* Instruction: From the entries below, copy every line where the string "biopsy" appears.

Extracted data entries
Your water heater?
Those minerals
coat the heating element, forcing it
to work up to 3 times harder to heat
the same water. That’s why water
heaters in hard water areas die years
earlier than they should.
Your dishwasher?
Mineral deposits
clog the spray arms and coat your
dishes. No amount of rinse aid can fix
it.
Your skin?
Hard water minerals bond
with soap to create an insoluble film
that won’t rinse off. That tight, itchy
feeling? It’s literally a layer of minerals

...

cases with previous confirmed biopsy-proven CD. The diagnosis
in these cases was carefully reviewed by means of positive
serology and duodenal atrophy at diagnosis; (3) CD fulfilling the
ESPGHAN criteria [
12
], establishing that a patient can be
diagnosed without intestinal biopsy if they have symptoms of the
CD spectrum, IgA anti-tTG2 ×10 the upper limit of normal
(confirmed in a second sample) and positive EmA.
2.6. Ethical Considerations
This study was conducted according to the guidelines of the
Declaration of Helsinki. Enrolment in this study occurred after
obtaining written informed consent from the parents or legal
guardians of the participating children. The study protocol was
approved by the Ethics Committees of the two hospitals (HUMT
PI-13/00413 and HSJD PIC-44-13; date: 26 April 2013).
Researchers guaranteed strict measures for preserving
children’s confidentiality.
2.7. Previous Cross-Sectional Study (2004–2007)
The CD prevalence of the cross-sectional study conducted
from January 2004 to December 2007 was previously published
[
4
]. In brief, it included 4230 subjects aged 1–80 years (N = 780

* Task response:
cases with previous confirmed biopsy-proven CD. The diagnosis
diagnosed without intestinal biopsy if they have symptoms of the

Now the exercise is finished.